Child Schizophrenia - Jani Schofield's Story

July 13, 2023
Justin Lumiere

jani schofield

At six years old, Jani Schofield experienced one of the most severe cases of child schizophrenia. She hallucinated constantly that she lived in an imaginary world called Calalini. Additionally, she often attacked both her brother and strangers aggressively.

Michael and Susan recorded home videos of her as she developed. Michael noted her intelligence while Susan expressed concern over her sleeping patterns.

Born Schizophrenic

Jani Schofield was unique among newborns; unlike most, she would stare unblinkingly at people. They became concerned when she would only sleep 20 minute stretches each day for three total hours a night and refused to stop screaming and throwing tantrums.

As she aged, her behavior became more disturbing. Instead of engaging with kids her own age, she seemed to live between reality and an imagined island called Calalini where her "friends" included animals with numbers as names or people named after numbers.

Her parents struggled to keep her and Bodhi alive while searching for an accurate diagnosis, and now share their story in order to assist others. They even created an organization dedicated to supporting families of children living with mental health conditions. Watch the documentary to gain more insight into their journey; their family's odyssey will undoubtedly inspire and provide an excellent example of the challenges a family can face caring for a mentally ill child.

Hallucinations

Experiences hallucinations can be frightening and disorienting for the person experiencing them, with symptoms including hearing/seeing things that don't exist, feeling things they shouldn't and olfactory (smelling) hallucinations. Hallucinations could be caused by factors like schizophrenia, nervous system issues such as Parkinson's or epilepsy disease or medications taken to control symptoms of such conditions as well as their medications themselves.

Jani's hallucinations consisted of animals, people and numbers. She believed she could visit Calalini where her imaginary friends, like Wednesday the rat and 400 the cat lived.

Jani's family struggled for an accurate diagnosis for Jani, visiting multiple physicians who could not pinpoint her illness and who kept referring to conditions like autism or bipolar disorder as possible causes. When Jani was finally admitted to UCLA under Dr Mark DeAntonio she was finally given an official diagnosis: schizophrenia. Jani continues to live with this illness but medication must be taken to manage her psychotic episodes.

Medication

Jani was not used to having imaginary friends who weren't playful; hers would order her to hit people and threatened her, prompting her parents to fear that their daughter had become dangerous to herself and others.

After several visits to doctors, taking large doses of medications and experiencing traumatizing hospitalizations, her parents came to realize that they were slowly but surely losing their daughter to schizophrenia - with only one solution remaining: how can they save her.

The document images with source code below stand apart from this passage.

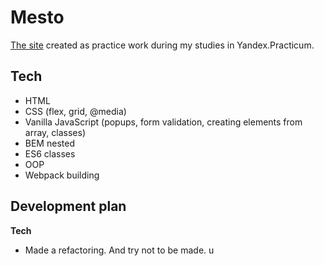 # Mesto

[The site](https://artem-chumak.github.io/mesto/) created as practice work during my studies in Yandex.Practicum.

## Tech

* HTML
* CSS (flex, grid, @media)
* Vanilla JavaScript (popups, form validation, creating elements from array, classes)
* BEM nested
* ES6 classes
* OOP
* Webpack building

## Development plan

**Tech**

* Made a refactoring. And try not to be made. u
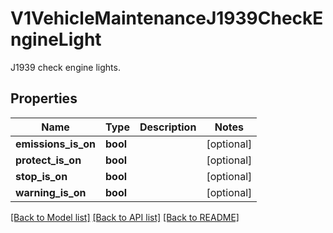 # V1VehicleMaintenanceJ1939CheckEngineLight

J1939 check engine lights.
## Properties
Name | Type | Description | Notes
------------ | ------------- | ------------- | -------------
**emissions_is_on** | **bool** |  | [optional] 
**protect_is_on** | **bool** |  | [optional] 
**stop_is_on** | **bool** |  | [optional] 
**warning_is_on** | **bool** |  | [optional] 

[[Back to Model list]](../README.md#documentation-for-models) [[Back to API list]](../README.md#documentation-for-api-endpoints) [[Back to README]](../README.md)


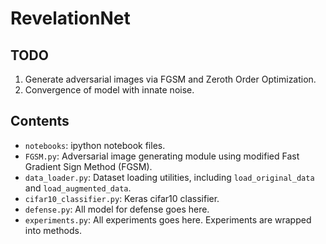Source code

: # RevelationNet

## TODO
1. Generate adversarial images via FGSM and Zeroth Order Optimization. 
2. Convergence of model with innate noise.

## Contents
- `notebooks`: ipython notebook files.
- `FGSM.py`: Adversarial image generating module using modified Fast Gradient Sign Method (FGSM).
- `data_loader.py`: Dataset loading utilities, including `load_original_data` and `load_augmented_data`.
- `cifar10_classifier.py`: Keras cifar10 classifier.
- `defense.py`: All model for defense goes here.
- `experiments.py`: All experiments goes here. Experiments are wrapped into methods.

Jani's parents have since opened up about her struggle and created a blog to aid other families going through similar situations. Their journey was featured on Discovery Fit & Health television in 2008. Jani is still suffering but making strides forward thanks to medications and therapy sessions including equine therapy sessions. Her hallucinations and voices will likely never completely go away; she remains dangerous however and sometimes the family must part ways in order to keep her safe.

Treatment

At age two, Jani Schofield began experiencing violent outbursts that her parents attempted to address through therapy but no one could provide a concrete diagnosis - from autism to bipolar disorder; nothing seemed to work until Susan Schofield decided to film Jani's tantrums, fits and toilet breaks for YouTube and post them online.

The Schofields would post the videos on their family channel, Born Schizophrenic. In doing so, they became ultimate parents to a child with mental illness - their story went viral as people around the world followed Jani and her brother Bodhi's journey as the videos revealed daily struggles, including hallucinations and violence that plagued Jani's life. Yet despite these challenges they found ways to help Jani - she now takes clozapine, lithium, and Thorazine; hallucinations episodes have greatly decreased since taking these medications; she still experiences hallucinations or voices sometimes but they occur less often than before.